# Cherub - Water Level Probe length



## CHA0SENG7NE (Apr 4, 2019)

Hi

I have a question on the water level probe i the boiler. Mine seems to be sticking out too far compsred to pictures i have seen of others. The metal bar is pushed in to the bend with the electrical connector on the end. Mine is sticking out 45mm! Im guessing the pressure has allowed this to move? its easy to pull in and out.

Should i push this back into sleeve upto the bend?

Any help appreciated


----------



## NewboyUK (Jul 14, 2018)

Whats coming out the steam wand? Pure steam or water too?

Edit - 100mm i believe is length tip to bend. Usually all the way down bar a couple mm. Undo the smaller nut a little and slide probe down. Tighten after


----------



## CHA0SENG7NE (Apr 4, 2019)

Hi. Loads of water first then steam. That's why I checked. So it's definitely moved. Or was never right. Purchased used.

I have adjusted the rod into the sleeve as you have mentioned. Run the water to get the overfill down. Until it started to fill again automatically. Tested the steam and hey presto your right no water pumping out just steam now.

Thank you for the advice Newboy.

I'll keep an eye on it make sure it doesn't move again.
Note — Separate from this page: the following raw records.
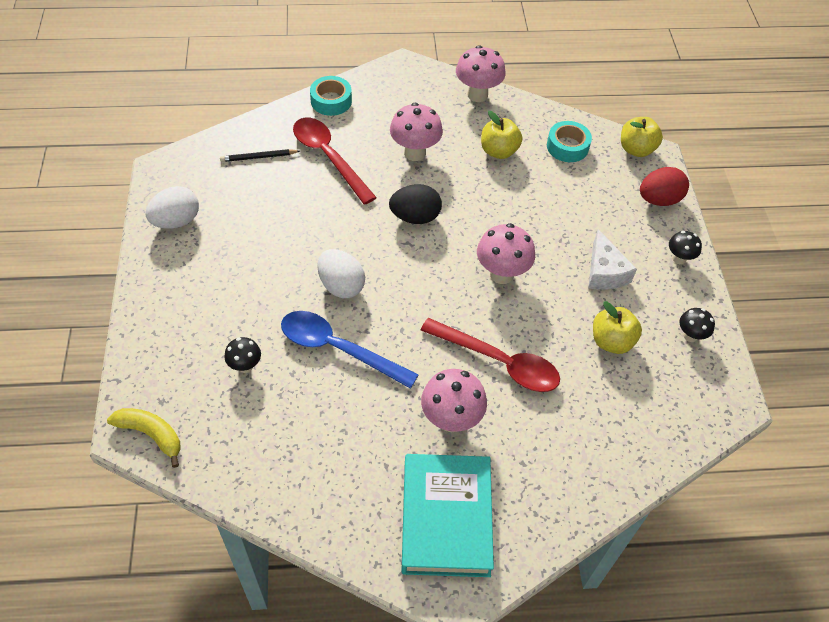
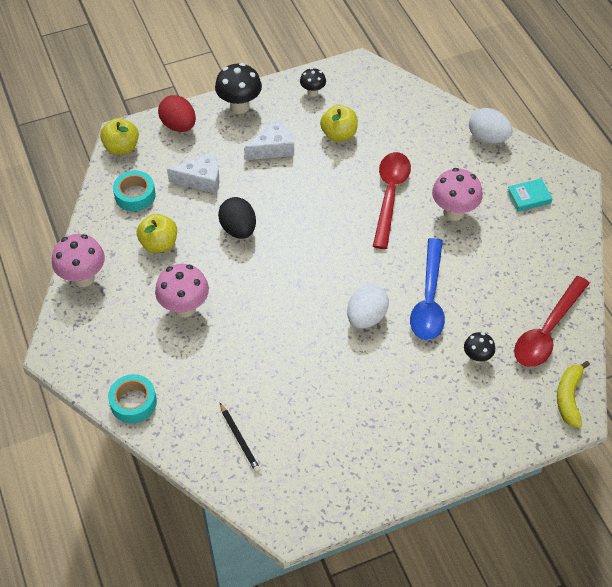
camera: 105 degrees left, 0 degrees up
white egg [146,186,199,229] -> white egg moved to [469,108,512,143]
red spoon [293,118,377,205] -> red spoon moved to [514,276,590,367]
black egg [389,184,442,224] -> black egg moved to [218,197,256,239]
turquoise book [401,454,494,577] -> turquoise book [507,178,553,212], size x0.45
pink mushroom [477,223,535,284] -> none
black mushroom [669,231,702,264] -> black mushroom [215,63,262,114], size x1.74
none -> white cheese [167,152,219,194]

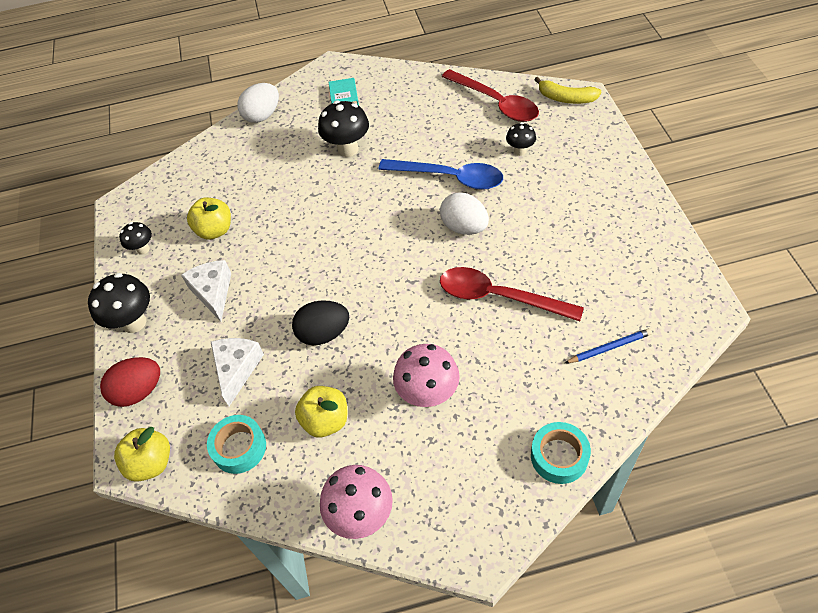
camera: 75 degrees left, 0 degrees up
black pencil [220,403,261,473] -> blue pencil [565,328,652,363]
red spoon [373,152,411,249] -> red spoon moved to [440,267,584,321]
pink mushroom [432,168,483,221] -> black mushroom [318,100,369,157]

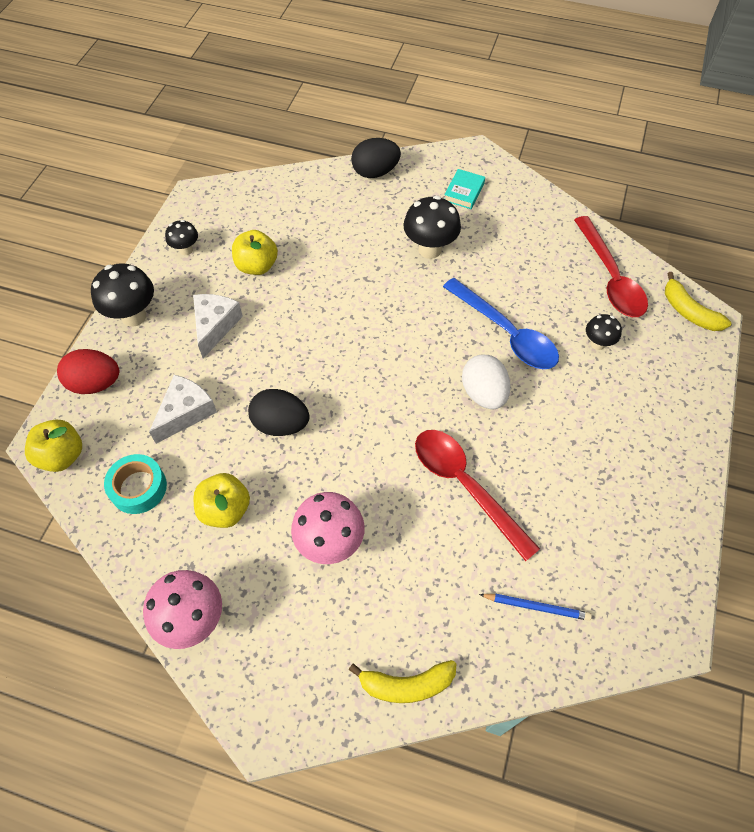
camera: 25 degrees right, 5 degrees up
white egg [238,83,279,123] -> black egg [351,138,401,178]
turquoise tape [531,422,591,484] -> yellow banana [349,660,456,703]

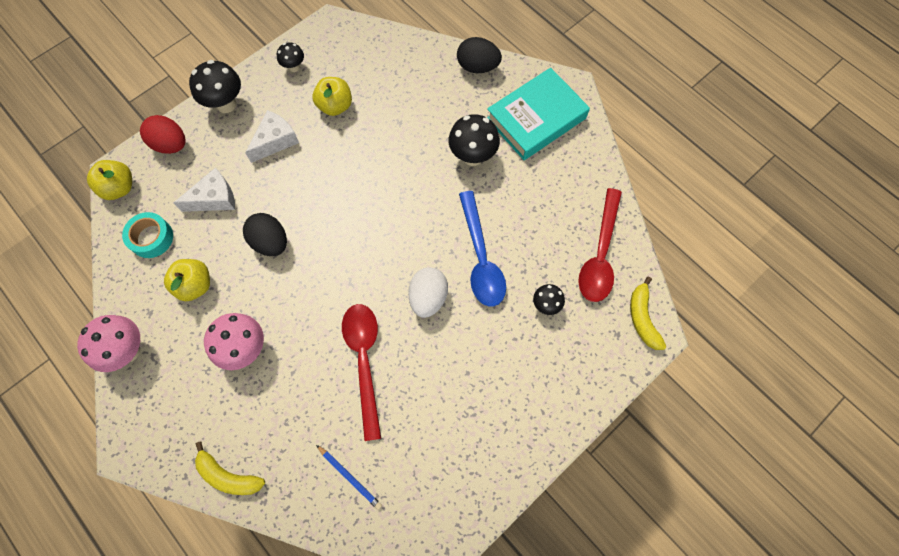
camera: 30 degrees right, 10 degrees up
turquoise book [444,169,485,209] -> turquoise book [487,68,590,160], size x2.25

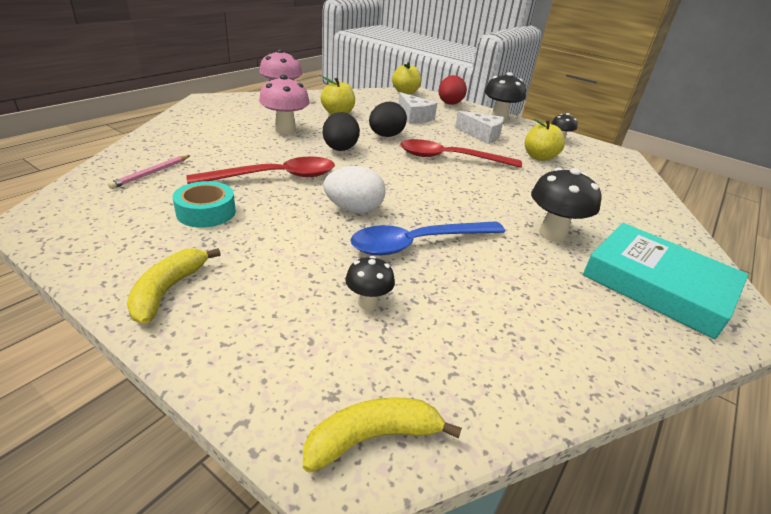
camera: 75 degrees right, 35 degrees down
turquoise tape [122,212,173,258] -> turquoise tape moved to [173,181,236,228]
yellow banana [195,441,265,495] -> yellow banana moved to [127,248,221,324]
blue pencil [316,445,382,510] -> pink pencil [108,155,190,189]
black egg [457,37,502,73] -> black egg moved to [323,112,360,151]
red spoon [578,188,622,302] -> red spoon moved to [400,139,522,168]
Possibly worth getting a new one???

Thanks


----------



## NewboyUK (Jul 14, 2018)

If you can slide the probe up and down just using fingertip pressure then just tighten the smaller nut.

Do it so it takes a good pull with pliers or the like. Not too tight else the ptfe sleeve will split.

Glad its all ok👍


----------



## CHA0SENG7NE (Apr 4, 2019)

Well a little update. The steam works as it should and no leaks from sensor. Very happy it's working as it should now. Just have to sort the drop tray with something better as it's absolutely useless.


----------